--- Source data Enclosed Below ---
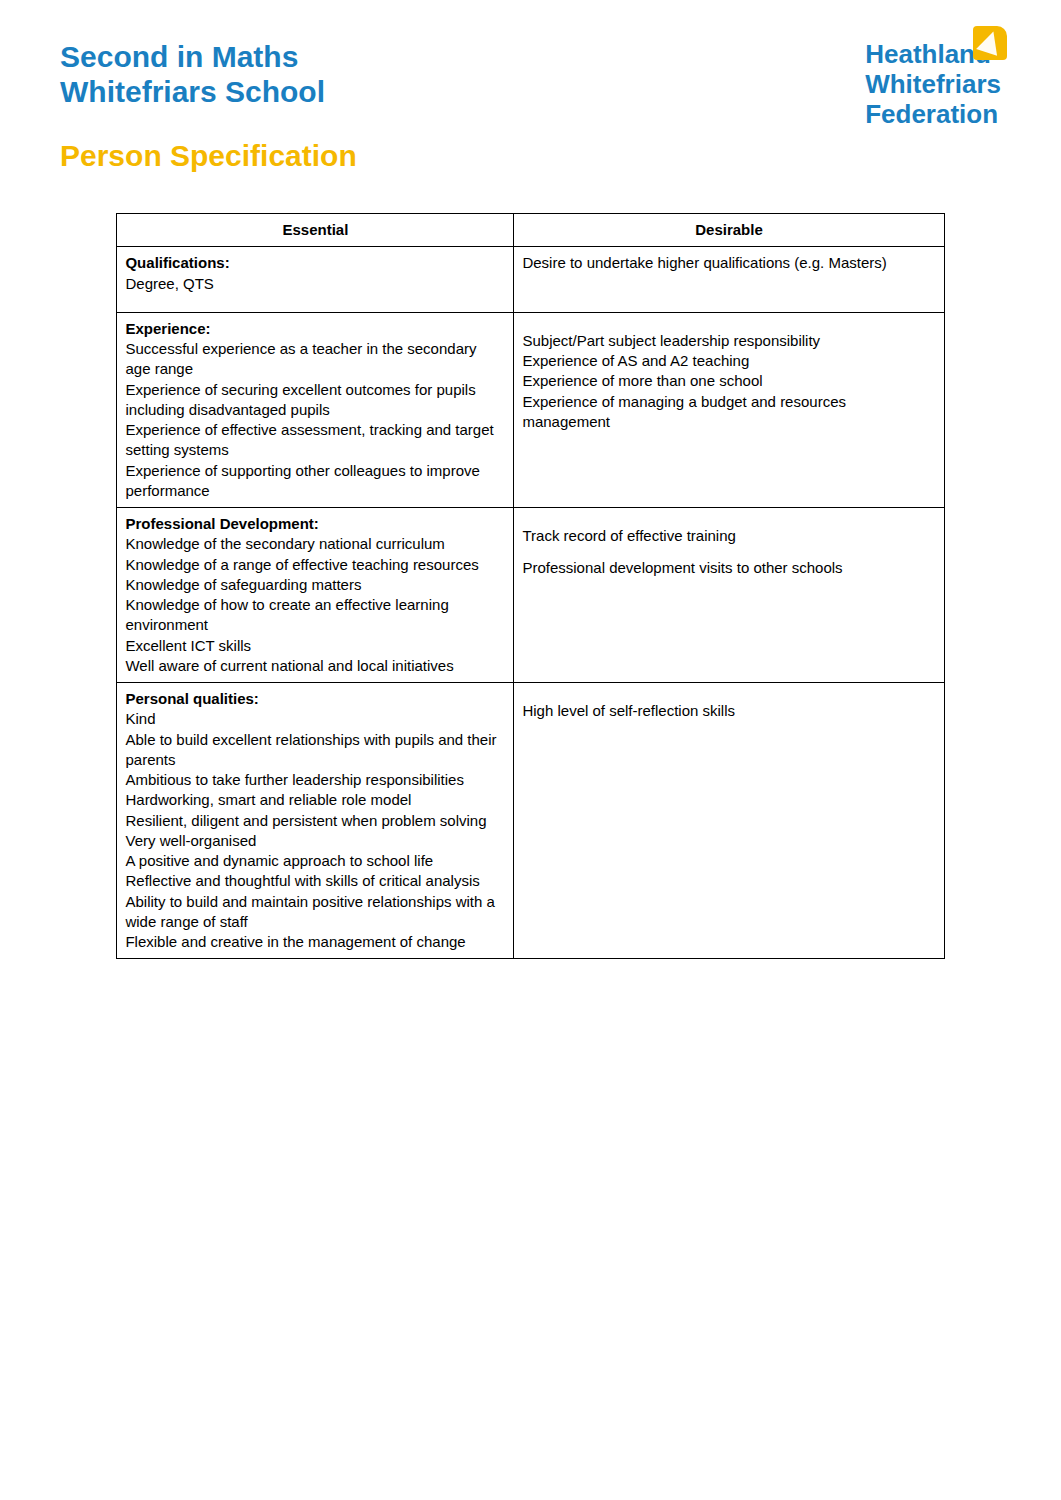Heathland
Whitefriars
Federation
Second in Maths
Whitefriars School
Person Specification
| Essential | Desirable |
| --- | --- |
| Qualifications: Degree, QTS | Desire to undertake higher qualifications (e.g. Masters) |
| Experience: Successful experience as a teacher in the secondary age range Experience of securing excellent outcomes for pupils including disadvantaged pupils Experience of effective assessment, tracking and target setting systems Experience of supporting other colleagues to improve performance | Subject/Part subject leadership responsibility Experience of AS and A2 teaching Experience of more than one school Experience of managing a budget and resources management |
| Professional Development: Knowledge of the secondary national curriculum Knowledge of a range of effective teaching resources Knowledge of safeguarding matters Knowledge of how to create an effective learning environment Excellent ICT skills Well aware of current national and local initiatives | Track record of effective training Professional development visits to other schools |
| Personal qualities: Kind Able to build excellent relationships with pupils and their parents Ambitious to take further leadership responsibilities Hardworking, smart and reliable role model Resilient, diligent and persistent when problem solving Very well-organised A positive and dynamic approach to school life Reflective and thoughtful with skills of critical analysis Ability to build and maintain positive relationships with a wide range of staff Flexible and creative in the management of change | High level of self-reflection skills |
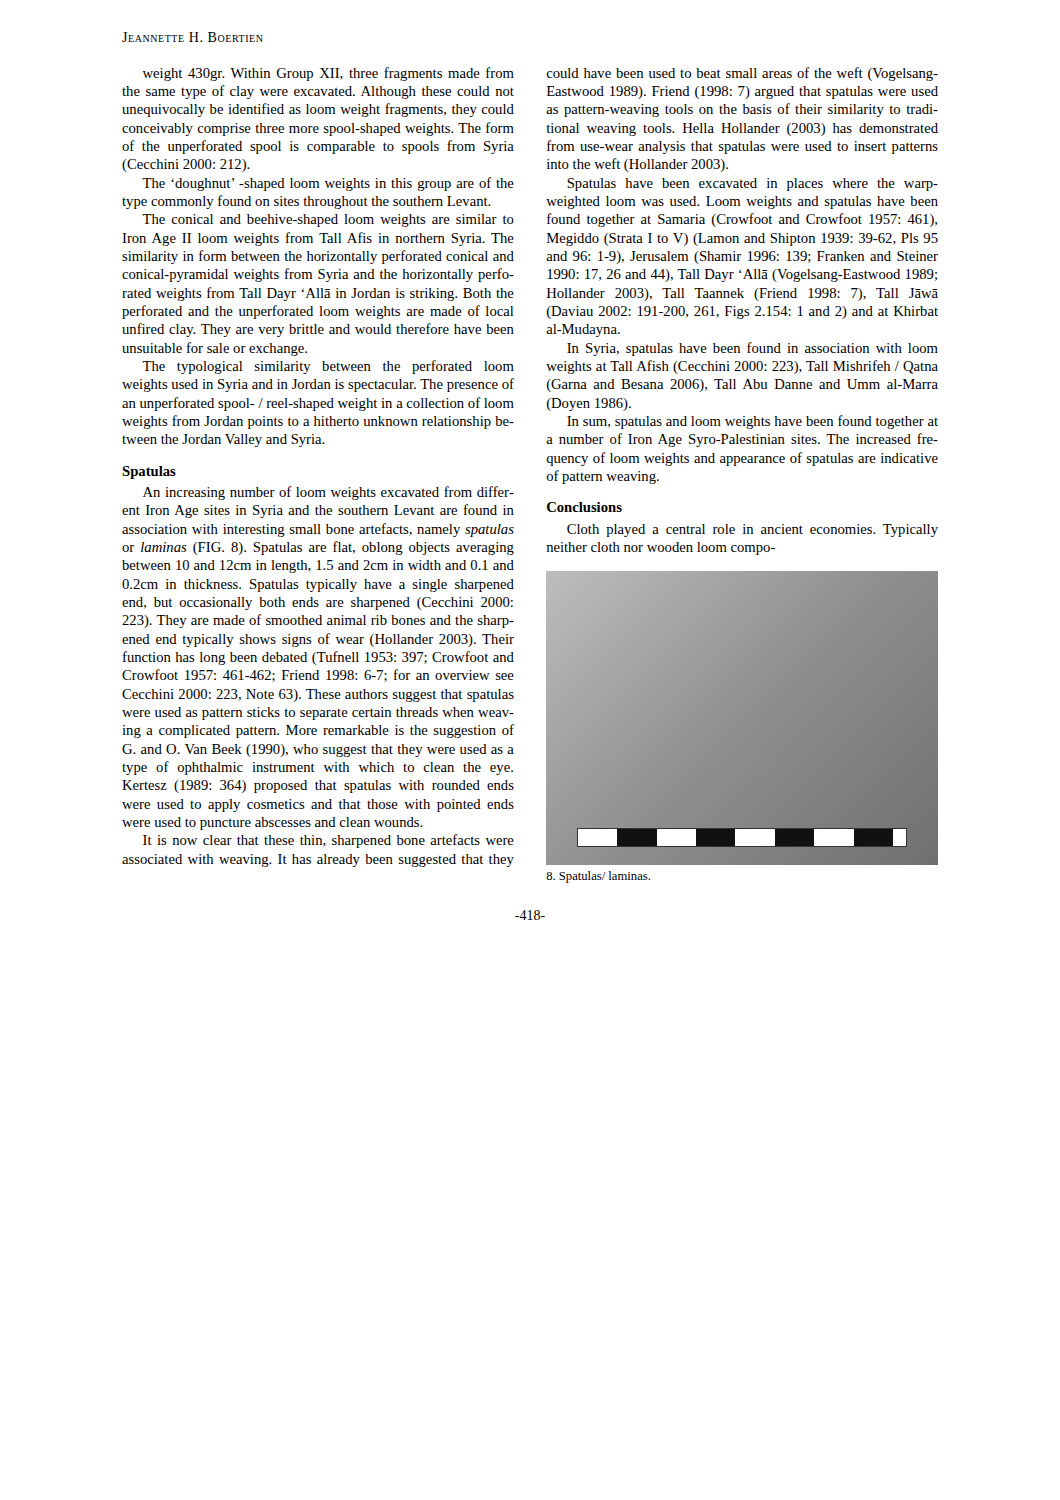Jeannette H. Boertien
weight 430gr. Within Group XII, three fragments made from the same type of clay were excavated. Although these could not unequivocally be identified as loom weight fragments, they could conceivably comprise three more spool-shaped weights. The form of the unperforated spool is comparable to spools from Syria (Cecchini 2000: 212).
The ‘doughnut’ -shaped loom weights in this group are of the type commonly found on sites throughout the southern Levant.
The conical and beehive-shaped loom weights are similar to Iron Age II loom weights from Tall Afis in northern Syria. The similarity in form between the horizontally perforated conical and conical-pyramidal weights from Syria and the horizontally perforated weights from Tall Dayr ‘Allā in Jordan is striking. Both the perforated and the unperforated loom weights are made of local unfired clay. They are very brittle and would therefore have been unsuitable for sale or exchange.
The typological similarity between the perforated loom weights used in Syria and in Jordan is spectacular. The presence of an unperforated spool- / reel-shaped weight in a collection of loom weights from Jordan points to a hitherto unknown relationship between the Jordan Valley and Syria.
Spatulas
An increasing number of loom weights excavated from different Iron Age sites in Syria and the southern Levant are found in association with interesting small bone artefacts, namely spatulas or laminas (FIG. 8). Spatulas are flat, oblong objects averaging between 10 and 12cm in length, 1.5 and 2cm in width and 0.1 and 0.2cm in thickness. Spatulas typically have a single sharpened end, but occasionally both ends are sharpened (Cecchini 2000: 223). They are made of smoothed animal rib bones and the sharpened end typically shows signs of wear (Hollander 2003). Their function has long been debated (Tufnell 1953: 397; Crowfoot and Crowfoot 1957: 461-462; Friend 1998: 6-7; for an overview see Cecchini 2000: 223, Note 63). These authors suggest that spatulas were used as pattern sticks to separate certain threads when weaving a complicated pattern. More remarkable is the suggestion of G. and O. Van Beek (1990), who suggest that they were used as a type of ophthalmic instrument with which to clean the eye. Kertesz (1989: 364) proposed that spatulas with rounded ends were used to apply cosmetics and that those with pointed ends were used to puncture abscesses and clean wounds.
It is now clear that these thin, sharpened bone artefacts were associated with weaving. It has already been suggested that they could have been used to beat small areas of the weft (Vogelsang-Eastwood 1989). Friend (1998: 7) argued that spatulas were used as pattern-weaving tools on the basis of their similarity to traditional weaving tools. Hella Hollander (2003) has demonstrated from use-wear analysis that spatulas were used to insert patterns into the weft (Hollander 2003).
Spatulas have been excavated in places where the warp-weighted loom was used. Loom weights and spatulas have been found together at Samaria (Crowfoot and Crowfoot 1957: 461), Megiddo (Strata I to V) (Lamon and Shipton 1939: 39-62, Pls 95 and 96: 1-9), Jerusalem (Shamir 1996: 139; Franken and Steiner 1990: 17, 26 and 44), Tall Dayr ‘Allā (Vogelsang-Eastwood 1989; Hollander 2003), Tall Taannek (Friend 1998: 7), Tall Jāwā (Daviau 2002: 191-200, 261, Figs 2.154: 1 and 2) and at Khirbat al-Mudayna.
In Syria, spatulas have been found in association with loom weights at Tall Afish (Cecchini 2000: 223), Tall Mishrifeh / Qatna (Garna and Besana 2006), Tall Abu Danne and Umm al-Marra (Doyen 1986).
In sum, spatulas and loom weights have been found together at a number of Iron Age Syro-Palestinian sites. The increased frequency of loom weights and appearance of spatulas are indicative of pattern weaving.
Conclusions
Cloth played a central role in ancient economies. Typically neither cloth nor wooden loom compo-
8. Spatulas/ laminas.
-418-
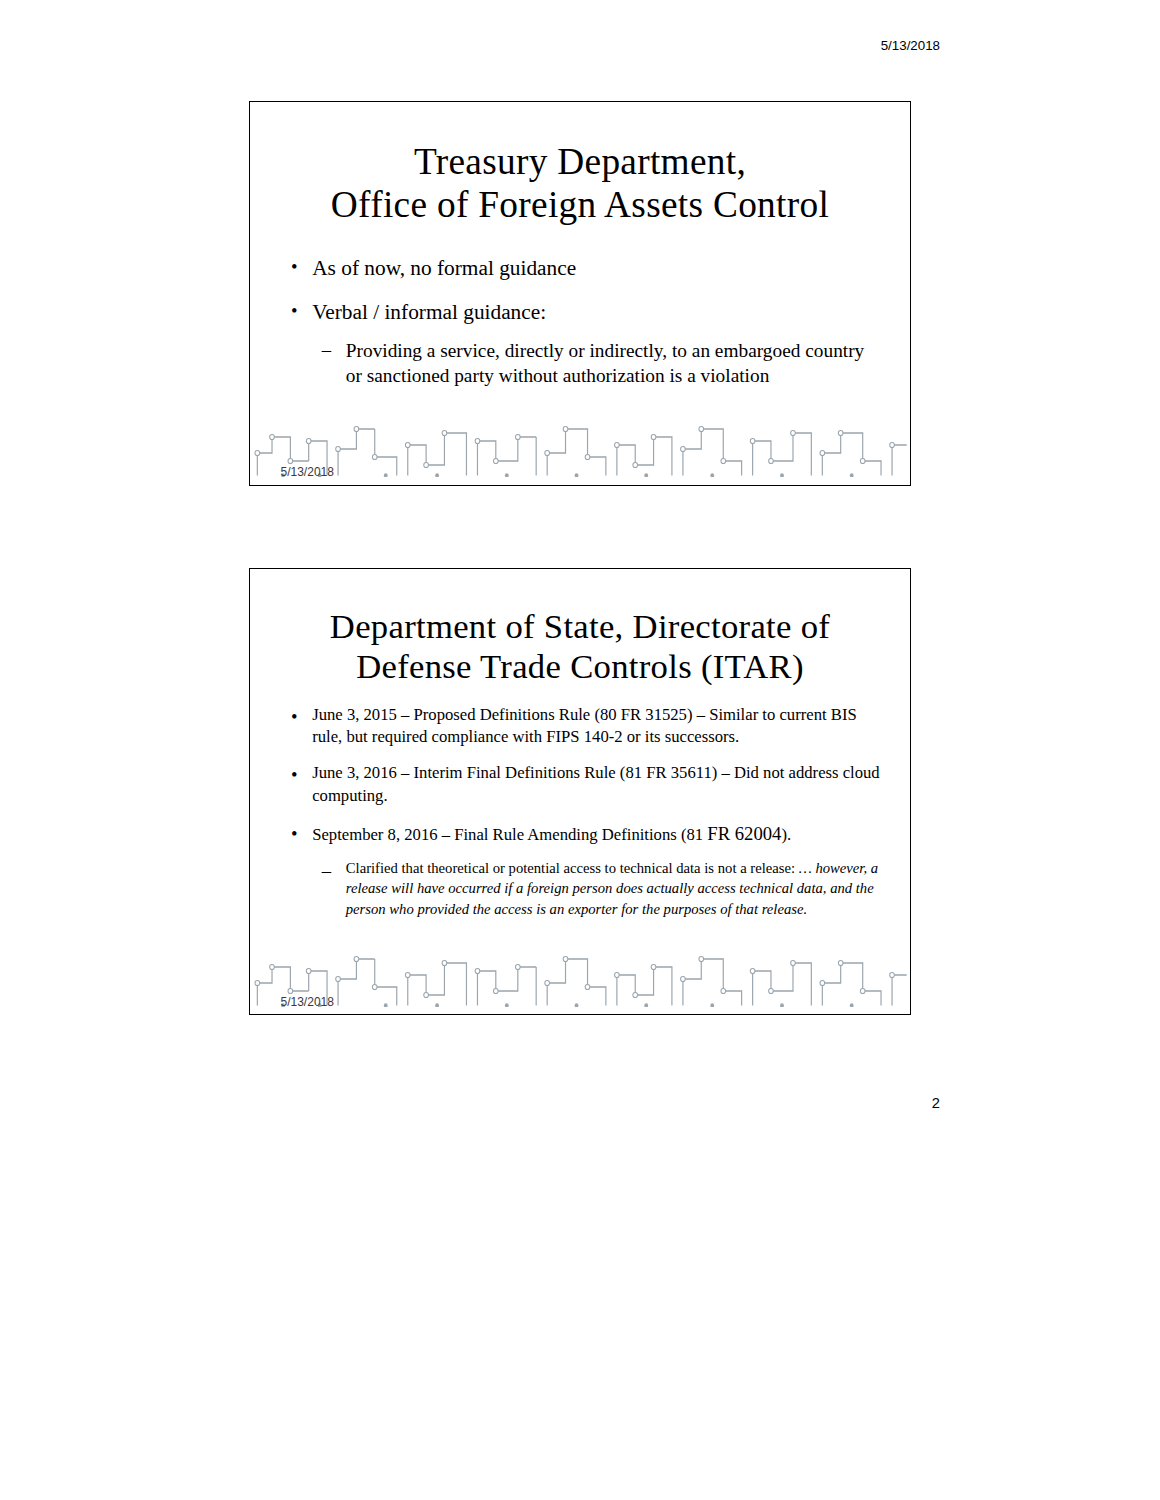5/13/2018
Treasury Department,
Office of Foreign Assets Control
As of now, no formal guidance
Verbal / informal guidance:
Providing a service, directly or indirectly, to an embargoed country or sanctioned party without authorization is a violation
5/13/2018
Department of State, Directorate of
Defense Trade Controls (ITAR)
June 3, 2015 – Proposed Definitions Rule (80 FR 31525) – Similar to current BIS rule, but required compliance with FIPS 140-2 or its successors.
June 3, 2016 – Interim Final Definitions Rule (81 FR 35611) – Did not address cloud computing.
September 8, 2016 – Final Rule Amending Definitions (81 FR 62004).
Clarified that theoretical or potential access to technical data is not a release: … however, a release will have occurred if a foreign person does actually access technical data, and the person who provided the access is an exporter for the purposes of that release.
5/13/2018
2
--- End of Enclosed Source data ---
Nothing but the lines above from the line with "8. Spatulas/ laminas." up to and including the line with "Verbal / informal" should be returned, exactly as written and without pictures.

Task solution.
8. Spatulas/ laminas.
-418-
5/13/2018
Treasury Department,
Office of Foreign Assets Control
As of now, no formal guidance
Verbal / informal guidance:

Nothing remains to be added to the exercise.